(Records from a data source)
============

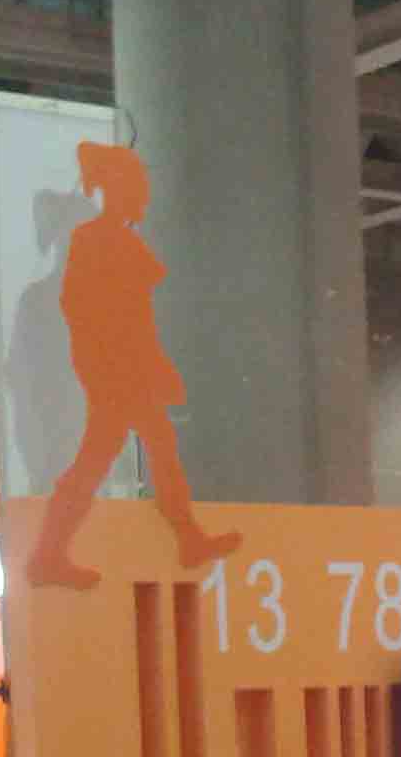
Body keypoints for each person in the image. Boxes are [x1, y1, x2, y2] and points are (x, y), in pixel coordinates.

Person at [26, 142, 241, 590]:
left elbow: (134, 319)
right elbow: (96, 313)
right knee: (103, 456)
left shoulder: (116, 241)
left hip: (123, 371)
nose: (143, 196)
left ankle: (185, 537)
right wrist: (131, 366)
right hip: (115, 374)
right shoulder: (96, 240)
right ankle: (48, 555)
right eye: (137, 188)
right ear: (120, 190)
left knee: (148, 446)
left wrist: (153, 366)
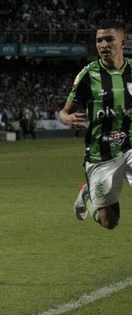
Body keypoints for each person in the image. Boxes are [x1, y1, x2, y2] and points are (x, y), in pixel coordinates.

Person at [59, 20, 132, 230]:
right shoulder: (88, 75)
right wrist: (67, 119)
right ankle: (88, 193)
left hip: (130, 146)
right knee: (109, 222)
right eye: (99, 40)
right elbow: (64, 112)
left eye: (109, 39)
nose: (103, 45)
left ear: (123, 43)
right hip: (101, 153)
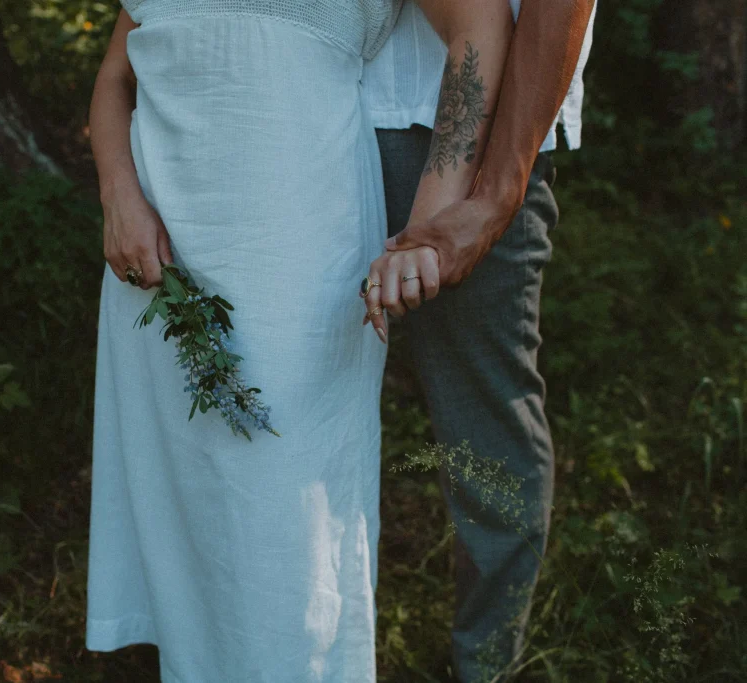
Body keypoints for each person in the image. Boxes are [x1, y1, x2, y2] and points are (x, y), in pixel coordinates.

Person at [84, 1, 512, 680]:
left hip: (295, 235)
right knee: (181, 499)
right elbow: (115, 77)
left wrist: (428, 225)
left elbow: (482, 27)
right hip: (157, 239)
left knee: (286, 515)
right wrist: (117, 194)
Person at [361, 1, 597, 680]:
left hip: (467, 123)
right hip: (317, 108)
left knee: (483, 428)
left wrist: (496, 191)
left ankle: (487, 664)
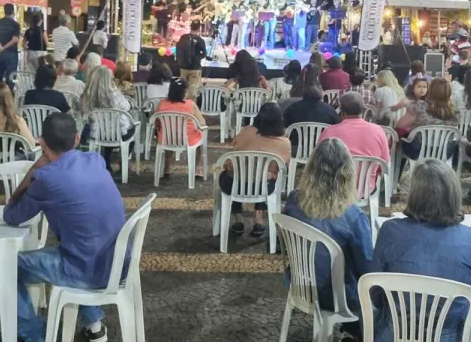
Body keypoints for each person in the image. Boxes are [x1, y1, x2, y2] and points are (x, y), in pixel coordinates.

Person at [4, 113, 124, 342]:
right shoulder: (95, 159)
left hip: (84, 270)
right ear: (77, 138)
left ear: (42, 142)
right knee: (79, 243)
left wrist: (35, 167)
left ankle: (33, 335)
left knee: (5, 267)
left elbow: (11, 215)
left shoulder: (46, 178)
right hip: (118, 263)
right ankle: (94, 324)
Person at [370, 159, 471, 342]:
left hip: (394, 332)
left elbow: (375, 292)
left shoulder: (390, 231)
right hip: (449, 335)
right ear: (454, 194)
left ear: (414, 194)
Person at [283, 139, 373, 335]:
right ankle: (357, 330)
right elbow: (367, 268)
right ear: (348, 173)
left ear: (311, 169)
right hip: (338, 296)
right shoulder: (354, 217)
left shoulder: (294, 200)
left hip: (299, 283)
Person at [221, 102, 290, 237]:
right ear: (280, 120)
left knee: (234, 175)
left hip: (233, 185)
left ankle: (238, 220)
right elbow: (284, 166)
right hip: (263, 187)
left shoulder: (247, 131)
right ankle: (259, 219)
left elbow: (233, 146)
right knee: (264, 177)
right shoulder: (284, 143)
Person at [319, 92, 391, 192]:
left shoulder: (329, 131)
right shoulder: (378, 131)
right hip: (366, 189)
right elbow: (385, 163)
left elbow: (318, 162)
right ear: (363, 109)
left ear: (341, 111)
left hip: (335, 189)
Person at [81, 65, 135, 169]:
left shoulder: (87, 95)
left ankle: (106, 163)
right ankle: (123, 161)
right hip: (119, 133)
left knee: (106, 133)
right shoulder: (114, 94)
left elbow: (84, 113)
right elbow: (126, 106)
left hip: (97, 133)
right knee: (132, 129)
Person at [396, 78, 458, 161]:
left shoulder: (419, 106)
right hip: (446, 151)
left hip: (419, 151)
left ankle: (398, 168)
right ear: (449, 93)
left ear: (430, 91)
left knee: (402, 137)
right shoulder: (455, 111)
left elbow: (400, 125)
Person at [156, 78, 206, 178]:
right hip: (187, 140)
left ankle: (167, 167)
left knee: (169, 133)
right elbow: (202, 123)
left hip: (166, 139)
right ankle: (197, 167)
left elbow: (157, 122)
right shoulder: (190, 104)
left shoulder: (161, 104)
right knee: (201, 135)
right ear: (185, 91)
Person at [0, 3, 22, 86]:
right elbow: (15, 40)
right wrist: (3, 48)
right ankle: (9, 92)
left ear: (4, 11)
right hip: (11, 53)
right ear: (13, 12)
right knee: (11, 76)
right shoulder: (15, 25)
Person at [177, 20, 208, 100]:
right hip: (195, 68)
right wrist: (197, 58)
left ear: (190, 27)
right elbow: (204, 54)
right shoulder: (201, 40)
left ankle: (183, 104)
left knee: (183, 89)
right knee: (193, 91)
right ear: (199, 28)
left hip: (183, 67)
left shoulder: (183, 37)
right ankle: (191, 106)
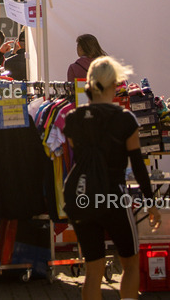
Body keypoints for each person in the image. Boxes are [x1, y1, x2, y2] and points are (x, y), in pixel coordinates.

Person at [65, 57, 160, 300]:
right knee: (129, 264)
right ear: (114, 84)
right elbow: (137, 166)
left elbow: (78, 155)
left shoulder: (73, 119)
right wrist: (151, 203)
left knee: (93, 269)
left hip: (81, 196)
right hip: (113, 197)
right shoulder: (125, 119)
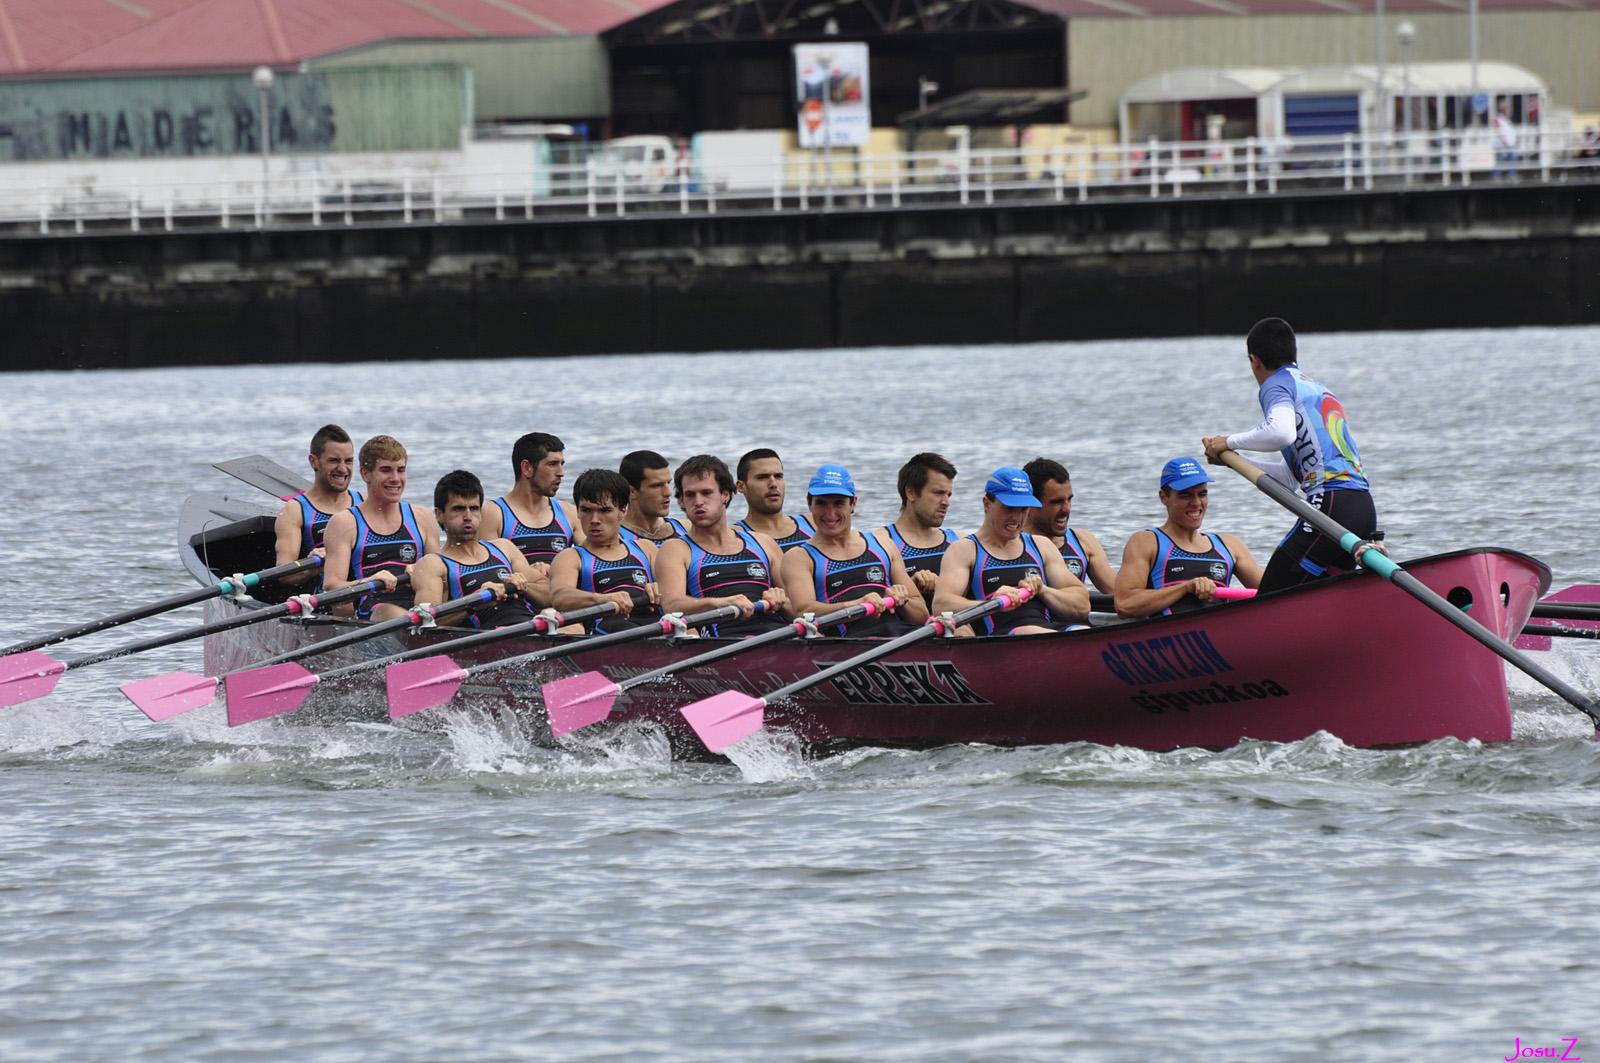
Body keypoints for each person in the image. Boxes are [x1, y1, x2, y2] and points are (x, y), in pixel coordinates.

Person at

============

» **Required action**
Output must match the lines from the start of the records above through the line that contains "left ankle: (185, 537)", exactly and with every picture removed.

» **Final answer**
Body keypoints for each person in the image. Boxes are [x1, y1, x2, y2] and points are (x, y), in pixel coordinates.

Person at [26, 142, 241, 590]:
left elbow: (134, 319)
right elbow: (96, 313)
right knee: (103, 456)
left shoulder: (116, 241)
left hip: (123, 371)
nose: (143, 196)
left ankle: (185, 537)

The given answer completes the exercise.